O Marquês de Pombal, em Lisboa, foi o ponto de encontro de uma concentração que não tem organizadores (“Somos todos líderes”, explicou uma manifestante) e que reuniu dezenas de pessoas ao fim da manhã de sábado. Numa manifestação pacífica, os participantes formaram um círculo junto àquela rotunda central da capital, onde alguns falavam alternadamente num megafone, demonstrando o seu descontentamento.
Estão a desvirtuar o princípio da internet, que é a partilha da informação. Uma das coisas que criticavam nos tempos de Salazar era a censura e a impossibilidade de falar e, neste momento, foi o que fizeram: o Governo português impôs censura”, disse  um manifestante vestido de preto e com a cara coberta pela máscara de Guy Fawkes, um inglês que, no século XVII, tentou fazer explodir o parlamento britânico, num atentado falhado.

Bloco de Esquerda fez ação de protesto em Setúbal 
 BE de Setúbal escreveu mural em Setúbal 

No dia da manifestação internacional contra o Anti-Counterfeiting Trade Agreement (ACTA), os jovens do Bloco de Esquerda pintaram um mural de 18 m2 junto ao Instituto Politécnico de Setúbal, em defesa da liberdade de expressão, pelo livre acesso à internet e contra o fim dos medicamentos genéricos.
Na ocasião, os jovens do BE “repudiam o acordo multilateral que pretende instalar um verdadeiro "big brother" na Europa, em que as empresas operadoras de comunicações poderão vigiar e investigar todo o histórico dos utilizadores de internet, downloads e partilhas que efetuam ou, mesmo, citações que façam”. 
De acordo com o BE, se “entrar em vigor, um cidadão ou uma cidadã que efetue qualquer atividade na internet considerada ‘antipolítica governamental’ perderá a sua privacidade e todos os direitos de proteção de dados serão delapidados.

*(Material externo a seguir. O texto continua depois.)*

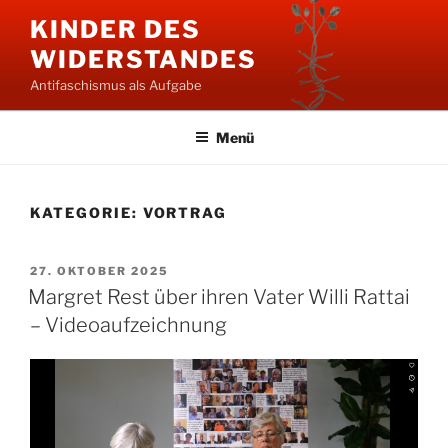
Zum
KINDER DES
Inhalt
WIDERSTANDES
springen
Antifaschismus als Aufgabe
Menü
KATEGORIE:
VORTRAG
VERÖFFENTLICHT
27. OKTOBER 2025
AM
Margret Rest über ihren Vater Willi Rattai
– Videoaufzeichnung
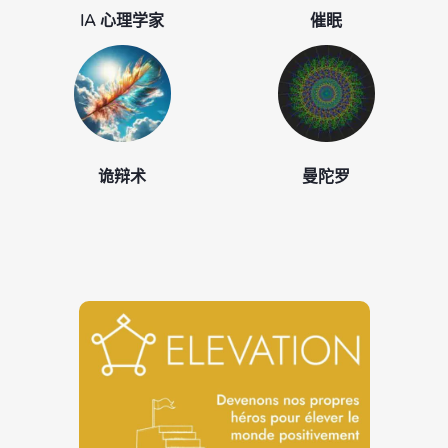
IA 心理学家
催眠
诡辩术
曼陀罗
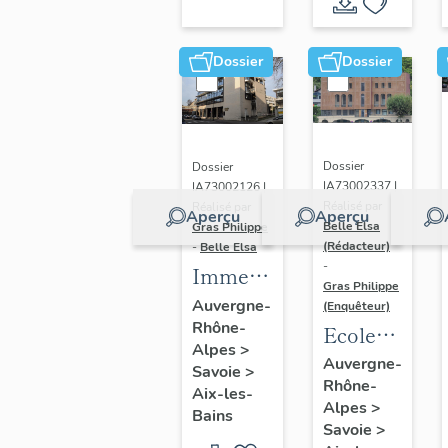
(1802-
II
1988)
Dossier
Dossier
Dossier
Dossier
IA73002337 |
IA73002126 |
Réalisé par
Réalisé par
Aperçu
Aperçu
Belle Elsa
Gras Philippe
(Rédacteur)
-
Belle Elsa
-
Immeuble,
Gras Philippe
résidence
Auvergne-
(Enquêteur)
Rhône-
de
Ecole
Alpes
>
tourisme
secondaire,
Auvergne-
Savoie
>
Les
Rhône-
dite
Aix-les-
Alpes
>
Loges
Ecole
Bains
Savoie
>
du Park
supérieure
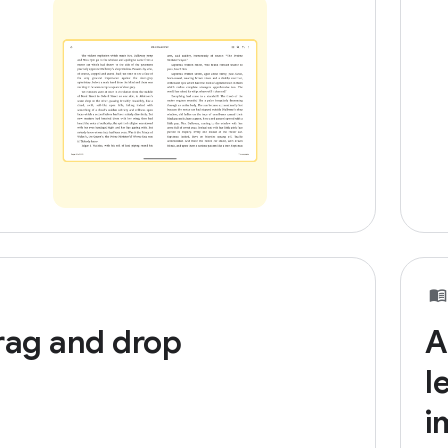
rag and drop
A
l
i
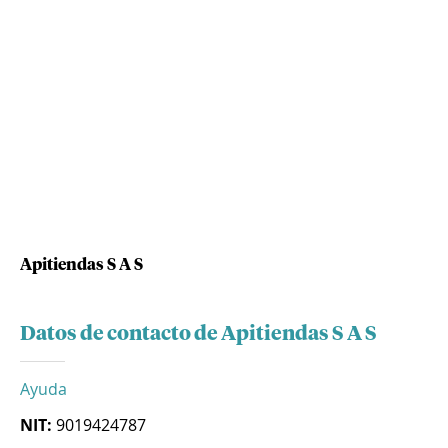
Apitiendas S A S
Datos de contacto de Apitiendas S A S
Ayuda
NIT:
9019424787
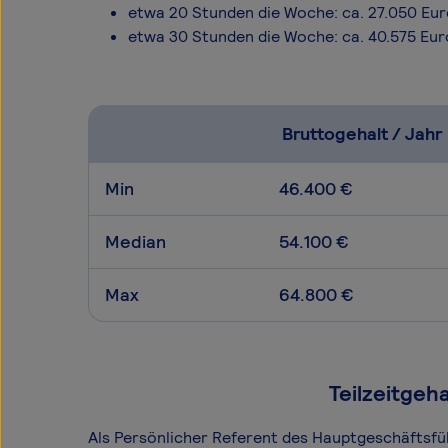
etwa 20 Stunden die Woche: ca. 27.050 Eu
etwa 30 Stunden die Woche: ca. 40.575 Eur
Bruttogehalt / Jahr
Min
46.400 €
Median
54.100 €
Max
64.800 €
Teilzeitgeh
Als Persönlicher Referent des Hauptgeschäftsführ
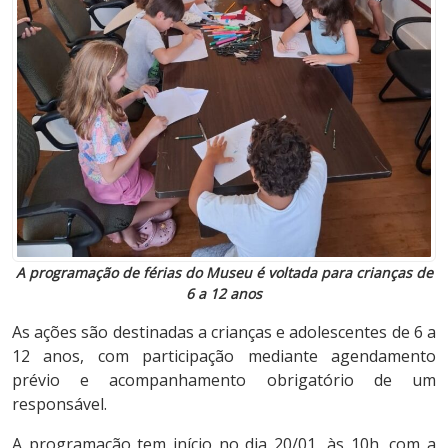
A programação de férias do Museu é voltada para crianças de
6 a 12 anos
As ações são destinadas a crianças e adolescentes de 6 a
12 anos, com participação mediante agendamento
prévio e acompanhamento obrigatório de um
responsável.
A programação tem início no dia 20/01, às 10h, com a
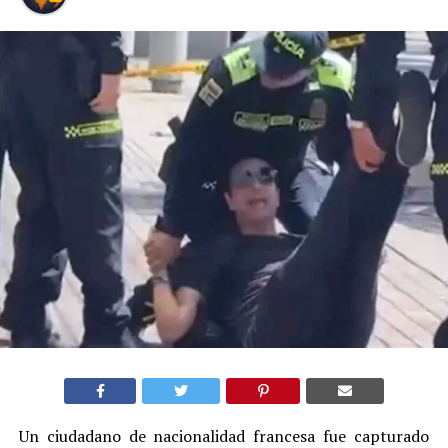
Un ciudadano de nacionalidad francesa fue capturado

Recorde-se que este acordo prevê, igualmente, a verificação na bagagem pessoal dos viajantes dos aeroportos se o computador ou telemóvel contêm ficheiros que não tenham pago direitos de autor”. 
O que o ACTA propõe, diz o Bloco de Esquerda, “é que qualquer pessoa que usufrua, de forma livre e gratuita, de qualquer tipo de informação protegida por direitos de autor na internet, seja criminalmente punido, sendo que a denúncia dos utilizadores é feita pelos próprios operadores privados de comunicações, num verdadeiro atentado à liberdade e à democracia”. 
Alemanha, Chipre, Estónia, Holanda, Letónia, Polónia e República Checa já anunciaram a suspensão da ratificação do Acordo Comercial Anti Contrafacção, sendo que a Eslováquia, que igualmente suspendeu este processo, convocou um debate público sobre a sua adessão ao ACTA.
Os jovens do BE no distrito de Setúbal contestam o processo de censura que o ACTA pretende impor e reclamam ainda o acesso a medicamentos legais que salvam vidas a preços acessíveis. "Não deixes que te esmaguem os direitos" foi o mote do mural.